Em um levantamento que nós fizemos em 2018, escolhemos esses três temas como prioritários para o Brasil. Naquela época, as taxas de imunização já estavam caindo. Elas vêm caindo desde 2015. Agora, este ano, parece que elas deram uma estabilizada e a curva deve voltar a subir. Mas a insegurança alimentar já era um problema, com a pandemia ela voltou ou ela aumentou muito. Hoje, se calcula que mais ou menos 30% das crianças estão com um nível de desnutrição e de insegurança alimentar muito grave.
E a violência também. Com a pandemia, a saúde mental foi abalada tanto nos jovens, que as taxas de suicídio aumentaram e os níveis de ansiedade, depressão e de jovens que necessitam de medicação aumentaram muito e, consequentemente, também a violência contra a criança, principalmente as mais vulneráveis, que são as crianças menores, é um problema sério.
Agora, tem todo o problema com as populações indígenas que, no começo desse ano, foi denunciado, da população ianomâmi.
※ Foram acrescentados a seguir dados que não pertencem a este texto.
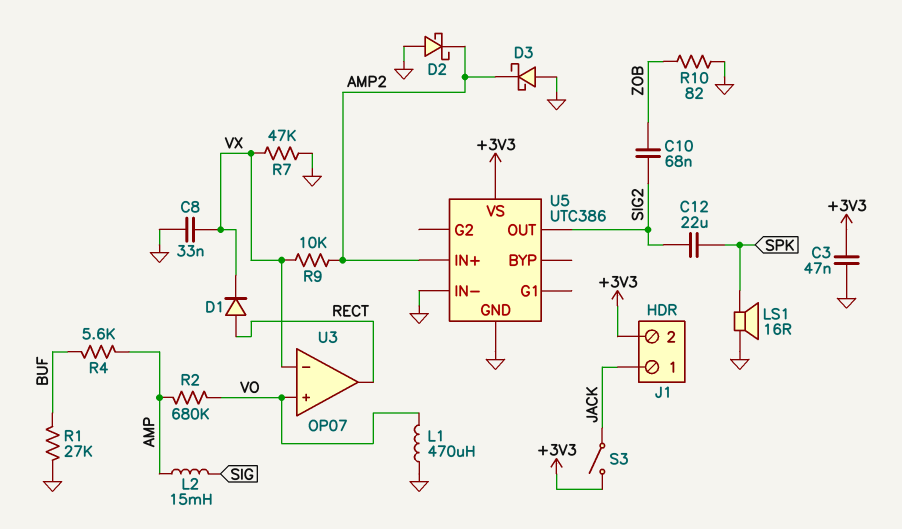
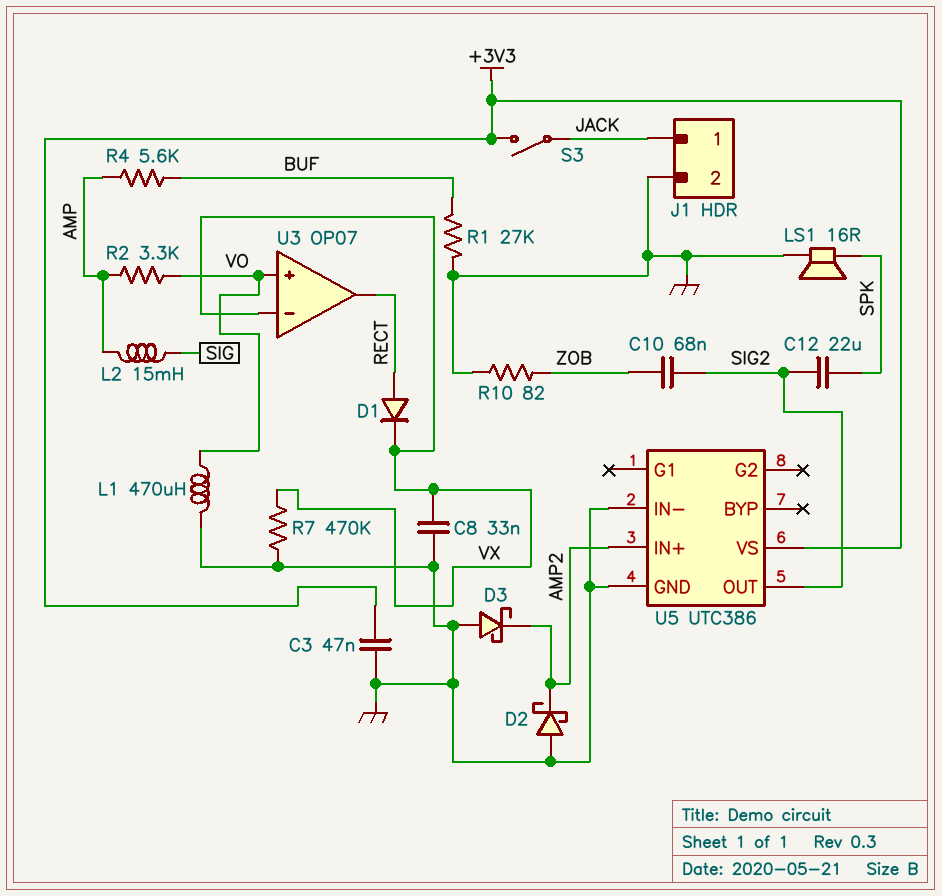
J1 pin 2: +3V3 -> GND
R2: 680k (AMP, VO) -> 3.3k (AMP, VO)
R7: 47k (GND, VX) -> 470k (GND, VX)
R9: 10k (AMP2, VX) -> none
Mas aí é um problema muito grave que o Brasil precisa enfrentar, mas é um problema de uma minoria. Então, significativamente, o número de crianças é muito menor, embora seja um problema humanitário grave.
- O senhor gostaria de deixar alguma mensagem para quem nos assistir e estiver começando na Medicina, algo que o senhor gostaria de ter ouvido quando começou e não ouviu, algum conselho?
Eu tenho muito contato com jovens, até porque nós temos programa de Residência e recebemos muitos estagiários, não só residentes como acadêmicos de Medicina. E sempre me perguntam isso. E eu não sou um otimista para quem está se formando porque o número de pessoas, de médicos que estão entrando no mercado de trabalho este ou o médico quase uma commodity.
O que eu aconselho para a pessoa que quer praticar uma boa Medicina e quer ser reconhecido como um bom profissional é que faça uma boa Residência e procure se formar cada vez melhor, porque é o que vai diferenciá-lo dentro da profissão. Porque se só existe vaga para pouco mais de um terço dos médicos que se formam e as faculdades estão formando médicos aparentemente com uma capacidade de praticar a Medicina ruim, então a formação depois da faculdade é muito importante.
Para se praticar uma boa Medicina, ser um médico responsável e realizado não só do ponto de vista financeiro, mas do ponto de vista pessoal, ético, responsável, com bom desfecho para os pacientes, que procure se formar numa boa Residência e continue estudando para realizar o seu sonho.
- Qual sua mensagem final sobre a função do pediatra?
O pediatra, especificamente, pensando naquela pergunta que você fez da atuação em cima das crianças, ele pode ter um papel preponderante mesmo na saúde do indivíduo no decorrer da vida. E acho que essa função de promover a saúde e prevenir a doença, que é uma coisa que está na moda hoje quando se fala em saúde pública, talvez o pediatra tenha essa função social muito importante.